Could you return all of the records exactly, minus their images?

Recorded information -
******************************

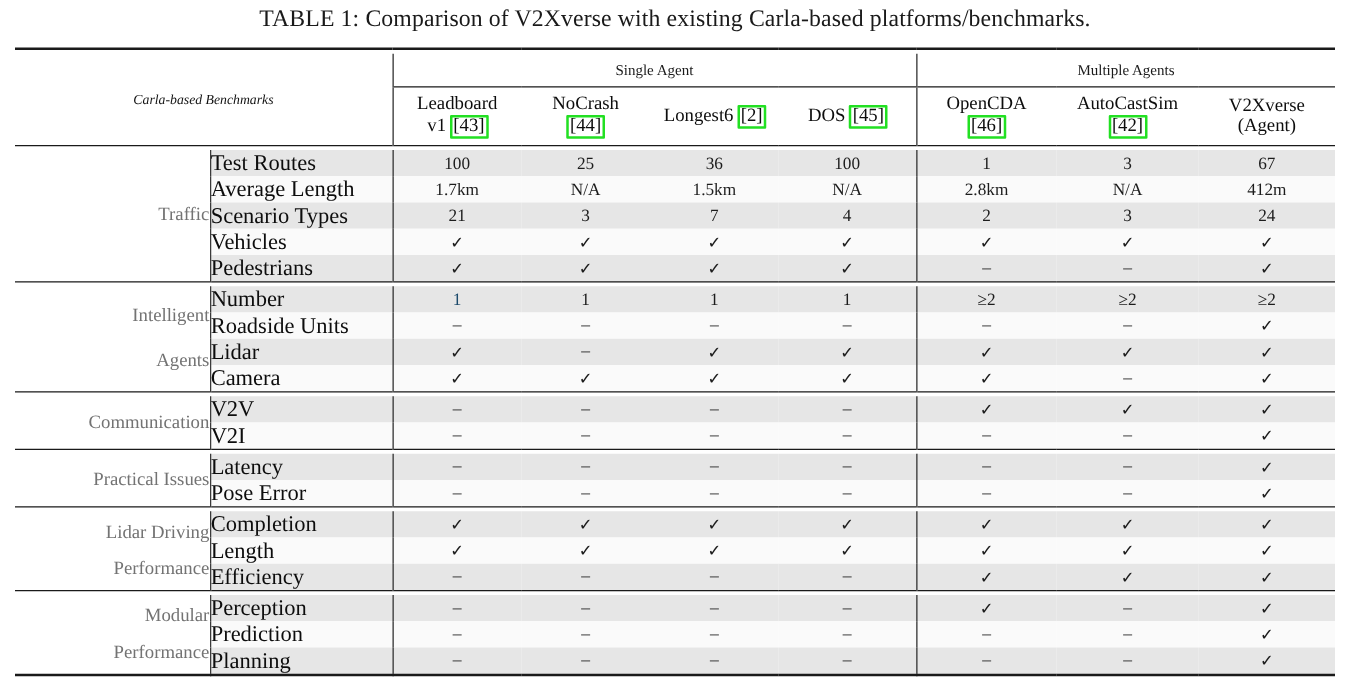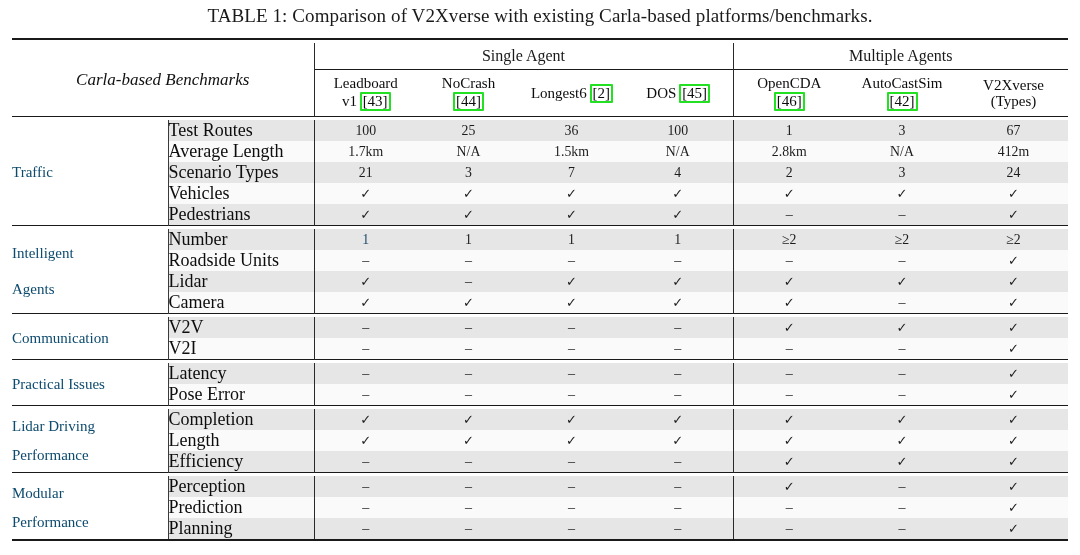--- a/index.html
+++ b/index.html
@@ -76,30 +76,30 @@
   .hr-band {
     height: 3px;
     line-height: 0;
     font-size: 0;
   }
 
   
   .hdr-group {
     height: 26px;
     text-align: center;
-    font-size: 16px;
+    font-size: 12px;
     color: #1a1a1a;
   }
   .hdr-group.sep-left { border-left: 1.3px solid #2a2a2a; }
 
   .hdr-benchname {
     text-align: center;
     font-style: italic;
     font-weight: bold;
-    font-size: 17px;
+    font-size: 11px;
     color: #111;
   }
 
   .hdr-col {
     height: 46px;
     text-align: center;
     font-weight: bold;
     font-size: 15px;
     line-height: 1.08;
     color: #0d0d0d;
@@ -117,23 +117,23 @@
     margin: 0 -1px;
     background: transparent;
   }
 
   
   tr.drow { height: 17px; }
   tr.drow.shade td { background: #e6e6e6; }
   tr.drow.plain td { background: #fafafa; }
 
   td.sec-label {
-    text-align: left;
+    text-align: right;
     font-size: 15px;
-    color: #0c4a6e;
+    color: #737373;
     background: #ffffff !important;
     line-height: 1.22;
   }
   td.sub-label {
     text-align: left;
     font-weight: bold;
     font-size: 18px;
     padding-left: 12px;
     color: #0d0d0d;
     border-left: 1.3px solid #3a3a3a;
@@ -199,21 +199,21 @@
             <td class="hdr-col hdr-underline sep-left">
               <div>OpenCDA</div>
               <div><span class="cite-hl">[46]</span></div>
             </td>
             <td class="hdr-col hdr-underline">
               <div>AutoCastSim</div>
               <div><span class="cite-hl">[42]</span></div>
             </td>
             <td class="hdr-col hdr-underline">
               <div>V2Xverse</div>
-              <div>(Types)</div>
+              <div>(Agent)</div>
             </td>
           </tr>
           <tr class="rule-sec">
             <td class="hr-band" colspan="9"></td>
           </tr>
           <tr class="drow shade">
             <td class="sec-label" rowspan="5">
               <div>Traffic</div>
             </td>
             <td class="sub-label">Test Routes</td>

******************************

Exercise output -
--- a/index.html
+++ b/index.html
@@ -76,30 +76,30 @@
   .hr-band {
     height: 3px;
     line-height: 0;
     font-size: 0;
   }
 
   
   .hdr-group {
     height: 26px;
     text-align: center;
-    font-size: 16px;
+    font-size: 12px;
     color: #1a1a1a;
   }
   .hdr-group.sep-left { border-left: 1.3px solid #2a2a2a; }
 
   .hdr-benchname {
     text-align: center;
     font-style: italic;
     font-weight: bold;
-    font-size: 17px;
+    font-size: 11px;
     color: #111;
   }
 
   .hdr-col {
     height: 46px;
     text-align: center;
     font-weight: bold;
     font-size: 15px;
     line-height: 1.08;
     color: #0d0d0d;
@@ -117,23 +117,23 @@
     margin: 0 -1px;
     background: transparent;
   }
 
   
   tr.drow { height: 17px; }
   tr.drow.shade td { background: #e6e6e6; }
   tr.drow.plain td { background: #fafafa; }
 
   td.sec-label {
-    text-align: left;
+    text-align: right;
     font-size: 15px;
-    color: #0c4a6e;
+    color: #737373;
     background: #ffffff !important;
     line-height: 1.22;
   }
   td.sub-label {
     text-align: left;
     font-weight: bold;
     font-size: 18px;
     padding-left: 12px;
     color: #0d0d0d;
     border-left: 1.3px solid #3a3a3a;
@@ -199,21 +199,21 @@
             <td class="hdr-col hdr-underline sep-left">
               <div>OpenCDA</div>
               <div><span class="cite-hl">[46]</span></div>
             </td>
             <td class="hdr-col hdr-underline">
               <div>AutoCastSim</div>
               <div><span class="cite-hl">[42]</span></div>
             </td>
             <td class="hdr-col hdr-underline">
               <div>V2Xverse</div>
-              <div>(Types)</div>
+              <div>(Agent)</div>
             </td>
           </tr>
           <tr class="rule-sec">
             <td class="hr-band" colspan="9"></td>
           </tr>
           <tr class="drow shade">
             <td class="sec-label" rowspan="5">
               <div>Traffic</div>
             </td>
             <td class="sub-label">Test Routes</td>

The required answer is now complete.